Rudd Family Fund Donor StoryIn an interview for NRF member newsletter, Bridges, Bob and Nancy (Nan) Rudd reminded us that conservation is a gift that gives back for generations.
In the fall of 2016, Bob and Nan established the Robert and Nancy Rudd Conservation Fund. This conservation endowment fund will support the perpetual management and restoration of their land, along with other priority conservation projects in Green County.

You clearly have a deep commitment to native landscapes, plants, and wildlife. Where does this commitment come from?


My first memories of connecting with nature come from time spent at our family cabin on Big Roche-A-Cri Lake in Adams County—fishing with my Dad, feeding and watching birds with my Mom, taking long walks by myself along sandy trails in the woods. I’ve always loved being outdoors. I’ve always loved animals.


My commitment has evolved over time, having observed the destruction of various natural habitats in places where I grew up, lived, and worked. We both attended Luther College in Decorah, Iowa, where we were introduced to the spectacular beauty of northeast Iowa and the Driftless region of Wisconsin. Since that time we’ve traveled extensively and experienced unique landscapes and wildlife around the world. We’ve participated in NRF’s Field Trip program for over 20 years, which has given us the opportunity to see and learn more about Wisconsin’s diverse natural heritage.

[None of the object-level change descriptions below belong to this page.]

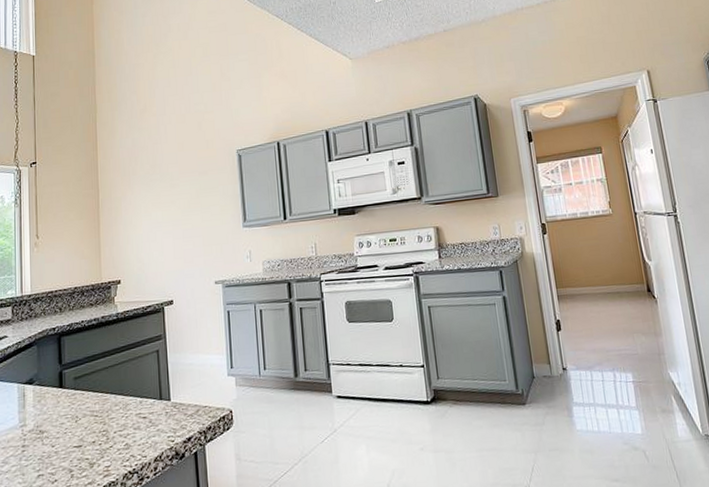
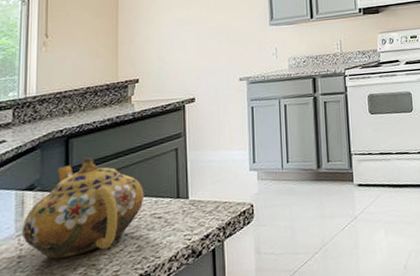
teapot: none [25,356,130,451] -> present [22,158,144,259]

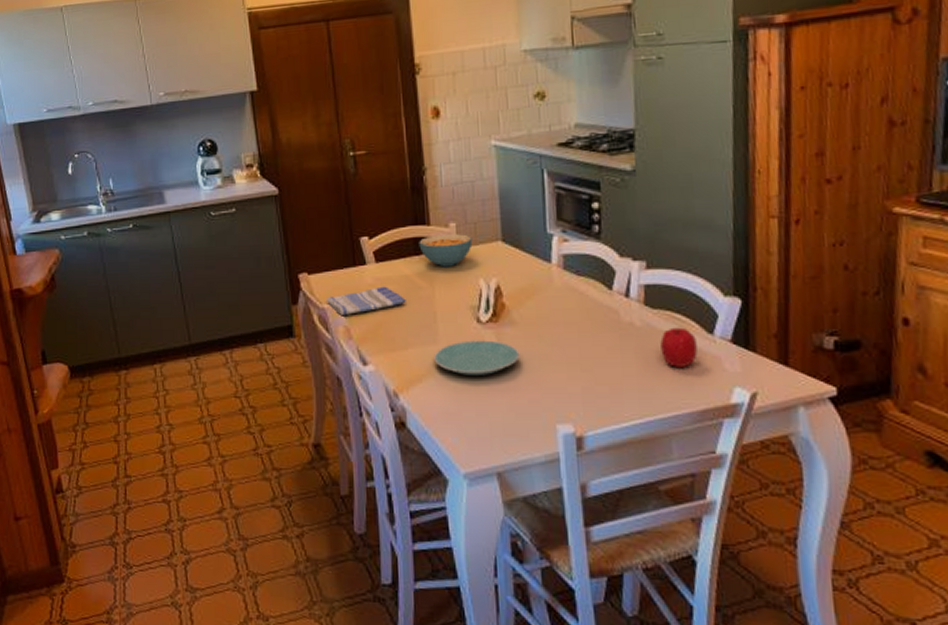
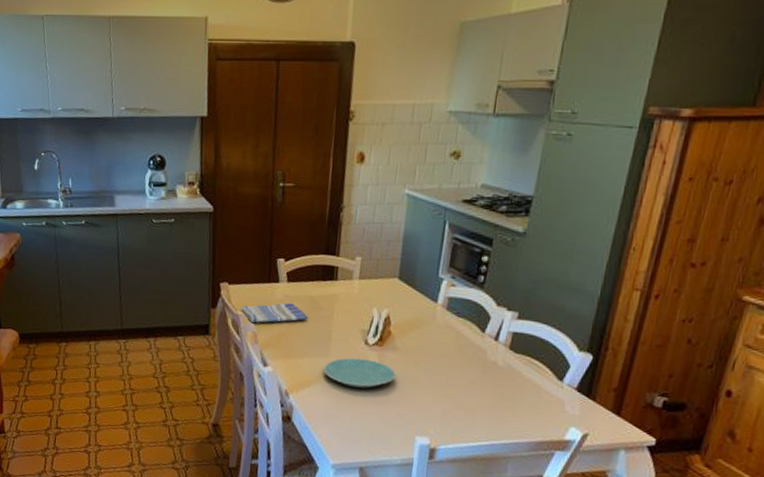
cereal bowl: present [419,234,473,267] -> none [326,265,374,295]
fruit: present [660,327,698,367] -> none [515,371,547,405]

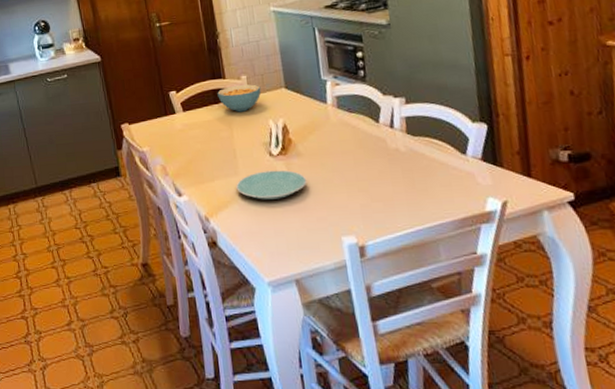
dish towel: present [240,302,308,323] -> none [144,130,210,156]
cereal bowl: none [326,265,374,295] -> present [217,84,262,113]

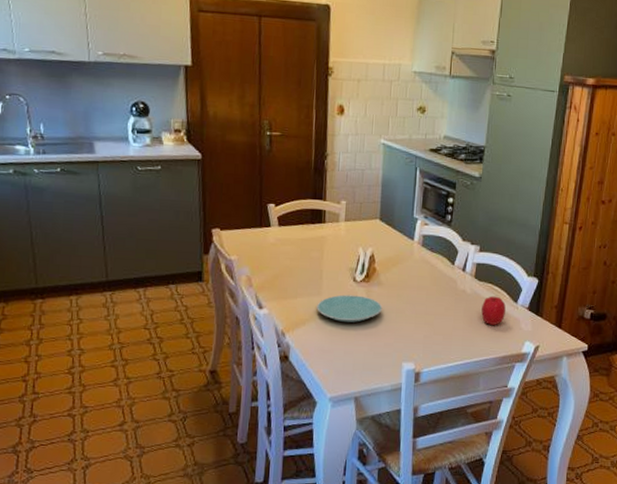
cereal bowl: present [217,84,262,113] -> none [315,209,358,236]
fruit: none [422,150,455,184] -> present [481,296,506,325]

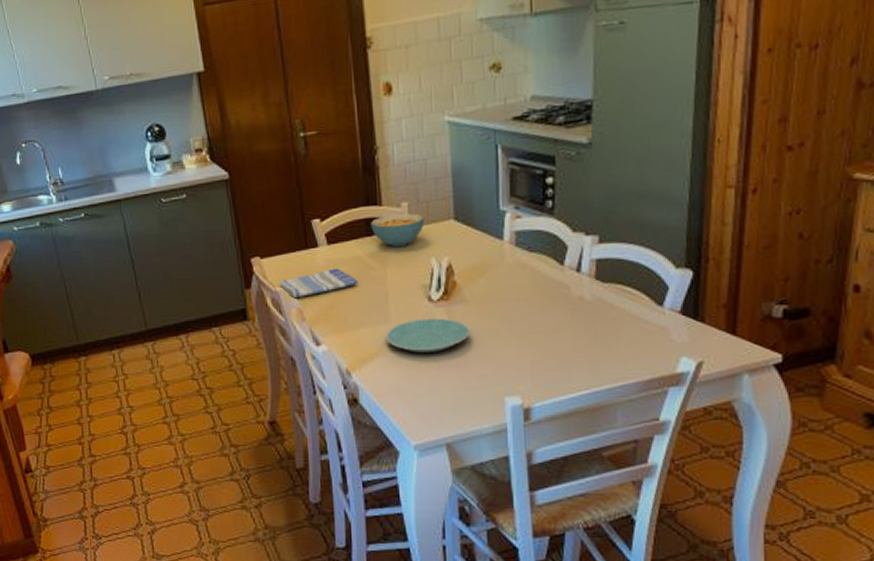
dish towel: none [233,246,300,267] -> present [278,268,358,298]
cereal bowl: none [315,209,358,236] -> present [370,213,425,248]
fruit: present [481,296,506,325] -> none [610,300,646,339]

Our dream had always been to live and work in a rural area, surrounded by animals, nature, and wildlife. When we had the opportunity to buy our farm in 1994, we decided to make it happen. Our 250-acre farm has diverse habitats, and contains wetland, hardwood forest, native goat prairie, a trout stream, oak savanna, sedge meadow, and upland prairie. We’ve spent over 20 years restoring habitat and converting tilled, highly-erodible acreage to prairies and wetlands.

What do you hope to preserve for the future? What do you think future generations have to gain from your investment?

Bob and Nan

By placing a conservation easement on our property with the Natural Heritage Land Trust, we have protected this undeveloped land forever. Preserving this land means preserving water quality, biological diversity, pre-settlement plant communities, wildlife habitat, and open vistas. Future generations will see that land can be protected from what society often determines is “of highest and best use” and appreciate that land which is preserved for reasons other than economic development and human recreation has value.

We understand that land stewardship requires constant financial support. By establishing our endowment fund, we are providing funds for the care, management, and restoration of this property in perpetuity. Additionally, funds will be available to support conservation within Green County on public lands or private lands permanently protected by a conservation easement. We hope that this fund will encourage and facilitate preservation of open space, as well as protect and restore native plant communities and native wildlife throughout Green County.

Why did you select the Natural Resources Foundation for this purpose?

Bob and Nan

As members of NRF for over twenty years, we have come to know staff, the Board, and other foundation members well. We have aligned values. We trust NRF and are in concert with the goals and mission of the organization. The NRF endowment program provides the tool we need to assure our conservation goals will have financial support forever.